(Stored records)
Content starts

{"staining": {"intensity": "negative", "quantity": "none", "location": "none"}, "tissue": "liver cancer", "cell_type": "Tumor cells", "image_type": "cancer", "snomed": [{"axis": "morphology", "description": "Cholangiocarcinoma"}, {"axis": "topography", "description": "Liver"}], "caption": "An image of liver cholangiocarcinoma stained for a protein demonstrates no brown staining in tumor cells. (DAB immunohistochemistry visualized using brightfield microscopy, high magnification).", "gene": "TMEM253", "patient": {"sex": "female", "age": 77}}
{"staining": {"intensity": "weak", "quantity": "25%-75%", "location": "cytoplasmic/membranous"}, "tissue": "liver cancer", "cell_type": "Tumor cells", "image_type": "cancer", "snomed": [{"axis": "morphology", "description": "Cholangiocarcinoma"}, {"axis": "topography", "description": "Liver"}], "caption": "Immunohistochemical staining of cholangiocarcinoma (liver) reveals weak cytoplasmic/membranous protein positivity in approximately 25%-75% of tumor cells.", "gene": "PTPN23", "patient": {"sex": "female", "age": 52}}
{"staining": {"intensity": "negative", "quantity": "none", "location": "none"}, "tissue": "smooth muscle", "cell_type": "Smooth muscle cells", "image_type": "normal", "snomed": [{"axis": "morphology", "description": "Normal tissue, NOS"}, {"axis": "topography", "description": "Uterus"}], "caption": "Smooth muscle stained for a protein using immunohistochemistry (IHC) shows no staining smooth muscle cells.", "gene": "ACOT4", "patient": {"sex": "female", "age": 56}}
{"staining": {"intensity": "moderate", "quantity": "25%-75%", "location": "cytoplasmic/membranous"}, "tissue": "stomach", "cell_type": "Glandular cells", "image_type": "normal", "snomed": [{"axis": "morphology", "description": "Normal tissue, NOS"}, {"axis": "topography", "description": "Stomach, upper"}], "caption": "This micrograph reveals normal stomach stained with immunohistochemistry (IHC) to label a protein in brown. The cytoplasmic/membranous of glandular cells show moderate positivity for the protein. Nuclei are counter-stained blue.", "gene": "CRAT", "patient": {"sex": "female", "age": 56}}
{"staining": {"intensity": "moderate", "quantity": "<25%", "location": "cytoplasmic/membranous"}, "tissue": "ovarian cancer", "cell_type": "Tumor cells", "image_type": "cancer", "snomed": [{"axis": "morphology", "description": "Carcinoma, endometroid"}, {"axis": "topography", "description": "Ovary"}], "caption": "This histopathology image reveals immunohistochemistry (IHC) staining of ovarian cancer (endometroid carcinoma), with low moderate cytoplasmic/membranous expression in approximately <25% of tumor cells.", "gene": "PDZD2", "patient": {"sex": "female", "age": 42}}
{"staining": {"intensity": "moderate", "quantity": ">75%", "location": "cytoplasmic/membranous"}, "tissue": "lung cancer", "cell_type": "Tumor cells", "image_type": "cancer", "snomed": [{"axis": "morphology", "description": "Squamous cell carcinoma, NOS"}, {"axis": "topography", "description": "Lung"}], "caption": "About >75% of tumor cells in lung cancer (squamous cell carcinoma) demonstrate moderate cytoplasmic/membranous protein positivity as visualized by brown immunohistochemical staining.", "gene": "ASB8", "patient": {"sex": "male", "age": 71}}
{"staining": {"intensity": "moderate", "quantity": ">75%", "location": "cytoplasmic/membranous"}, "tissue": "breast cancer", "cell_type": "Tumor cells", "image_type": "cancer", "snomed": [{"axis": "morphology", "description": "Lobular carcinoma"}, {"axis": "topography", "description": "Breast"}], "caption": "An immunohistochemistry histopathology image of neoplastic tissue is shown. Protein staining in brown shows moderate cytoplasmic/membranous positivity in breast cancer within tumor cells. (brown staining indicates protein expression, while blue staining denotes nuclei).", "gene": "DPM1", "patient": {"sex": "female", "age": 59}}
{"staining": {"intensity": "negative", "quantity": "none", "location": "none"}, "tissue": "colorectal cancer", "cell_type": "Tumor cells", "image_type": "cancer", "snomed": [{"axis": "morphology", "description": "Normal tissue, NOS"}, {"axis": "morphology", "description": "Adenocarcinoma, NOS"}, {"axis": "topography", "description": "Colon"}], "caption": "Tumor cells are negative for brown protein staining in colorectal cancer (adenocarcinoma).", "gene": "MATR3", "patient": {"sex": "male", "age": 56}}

Content ends

Scan the records above for the string "Liver", and copy every line where it turns up.

{"staining": {"intensity": "negative", "quantity": "none", "location": "none"}, "tissue": "liver cancer", "cell_type": "Tumor cells", "image_type": "cancer", "snomed": [{"axis": "morphology", "description": "Cholangiocarcinoma"}, {"axis": "topography", "description": "Liver"}], "caption": "An image of liver cholangiocarcinoma stained for a protein demonstrates no brown staining in tumor cells. (DAB immunohistochemistry visualized using brightfield microscopy, high magnification).", "gene": "TMEM253", "patient": {"sex": "female", "age": 77}}
{"staining": {"intensity": "weak", "quantity": "25%-75%", "location": "cytoplasmic/membranous"}, "tissue": "liver cancer", "cell_type": "Tumor cells", "image_type": "cancer", "snomed": [{"axis": "morphology", "description": "Cholangiocarcinoma"}, {"axis": "topography", "description": "Liver"}], "caption": "Immunohistochemical staining of cholangiocarcinoma (liver) reveals weak cytoplasmic/membranous protein positivity in approximately 25%-75% of tumor cells.", "gene": "PTPN23", "patient": {"sex": "female", "age": 52}}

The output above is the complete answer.